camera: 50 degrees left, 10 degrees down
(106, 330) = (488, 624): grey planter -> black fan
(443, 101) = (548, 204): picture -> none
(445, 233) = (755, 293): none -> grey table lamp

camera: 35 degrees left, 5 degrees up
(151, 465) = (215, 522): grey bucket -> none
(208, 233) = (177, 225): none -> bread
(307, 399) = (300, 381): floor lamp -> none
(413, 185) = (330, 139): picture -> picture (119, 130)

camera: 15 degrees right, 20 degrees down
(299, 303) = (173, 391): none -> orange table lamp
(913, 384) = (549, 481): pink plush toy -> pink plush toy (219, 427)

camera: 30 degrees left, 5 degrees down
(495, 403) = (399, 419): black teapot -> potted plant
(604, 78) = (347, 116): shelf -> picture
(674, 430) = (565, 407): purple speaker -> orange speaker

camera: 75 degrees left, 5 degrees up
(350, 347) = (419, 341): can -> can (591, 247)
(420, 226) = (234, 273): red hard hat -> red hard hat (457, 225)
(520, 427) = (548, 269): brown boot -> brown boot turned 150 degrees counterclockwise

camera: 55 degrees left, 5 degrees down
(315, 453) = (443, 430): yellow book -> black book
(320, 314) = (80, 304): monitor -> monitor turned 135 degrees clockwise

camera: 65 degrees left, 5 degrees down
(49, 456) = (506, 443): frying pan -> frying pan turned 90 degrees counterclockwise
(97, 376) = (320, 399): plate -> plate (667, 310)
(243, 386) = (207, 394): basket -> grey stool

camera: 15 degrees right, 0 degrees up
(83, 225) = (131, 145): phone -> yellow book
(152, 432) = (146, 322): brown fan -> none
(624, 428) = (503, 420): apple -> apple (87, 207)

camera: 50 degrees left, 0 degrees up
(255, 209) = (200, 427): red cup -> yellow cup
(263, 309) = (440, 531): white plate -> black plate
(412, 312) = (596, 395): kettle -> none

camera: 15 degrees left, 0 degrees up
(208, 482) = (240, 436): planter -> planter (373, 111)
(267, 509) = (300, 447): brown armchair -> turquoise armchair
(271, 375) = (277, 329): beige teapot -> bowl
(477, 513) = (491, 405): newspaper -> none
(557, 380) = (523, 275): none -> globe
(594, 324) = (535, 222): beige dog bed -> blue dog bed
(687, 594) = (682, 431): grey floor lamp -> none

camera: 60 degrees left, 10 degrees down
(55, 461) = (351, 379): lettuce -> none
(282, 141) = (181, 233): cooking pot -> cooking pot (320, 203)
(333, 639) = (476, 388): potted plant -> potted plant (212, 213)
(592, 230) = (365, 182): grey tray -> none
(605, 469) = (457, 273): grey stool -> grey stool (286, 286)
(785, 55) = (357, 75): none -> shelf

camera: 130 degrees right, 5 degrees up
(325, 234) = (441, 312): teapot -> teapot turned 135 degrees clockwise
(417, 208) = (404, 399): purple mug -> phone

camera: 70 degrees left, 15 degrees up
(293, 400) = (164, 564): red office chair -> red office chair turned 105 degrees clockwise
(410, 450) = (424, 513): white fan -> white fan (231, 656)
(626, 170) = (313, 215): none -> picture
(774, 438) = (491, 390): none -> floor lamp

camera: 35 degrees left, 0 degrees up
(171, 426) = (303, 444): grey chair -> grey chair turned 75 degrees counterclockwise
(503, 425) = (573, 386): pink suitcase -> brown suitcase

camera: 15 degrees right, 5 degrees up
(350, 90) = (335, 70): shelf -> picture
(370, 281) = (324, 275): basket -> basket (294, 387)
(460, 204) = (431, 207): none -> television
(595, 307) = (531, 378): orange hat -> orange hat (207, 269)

○ ○ ○

ABOUT THIS EXERCISE:
Return the lines exactly as they stand, please. Start at the top of the material and finish with the line where "(350, 347) = (419, 341): can" appears.

RESPONSE TO THE EXERCISE:
camera: 50 degrees left, 10 degrees down
(106, 330) = (488, 624): grey planter -> black fan
(443, 101) = (548, 204): picture -> none
(445, 233) = (755, 293): none -> grey table lamp

camera: 35 degrees left, 5 degrees up
(151, 465) = (215, 522): grey bucket -> none
(208, 233) = (177, 225): none -> bread
(307, 399) = (300, 381): floor lamp -> none
(413, 185) = (330, 139): picture -> picture (119, 130)

camera: 15 degrees right, 20 degrees down
(299, 303) = (173, 391): none -> orange table lamp
(913, 384) = (549, 481): pink plush toy -> pink plush toy (219, 427)

camera: 30 degrees left, 5 degrees down
(495, 403) = (399, 419): black teapot -> potted plant
(604, 78) = (347, 116): shelf -> picture
(674, 430) = (565, 407): purple speaker -> orange speaker

camera: 75 degrees left, 5 degrees up
(350, 347) = (419, 341): can -> can (591, 247)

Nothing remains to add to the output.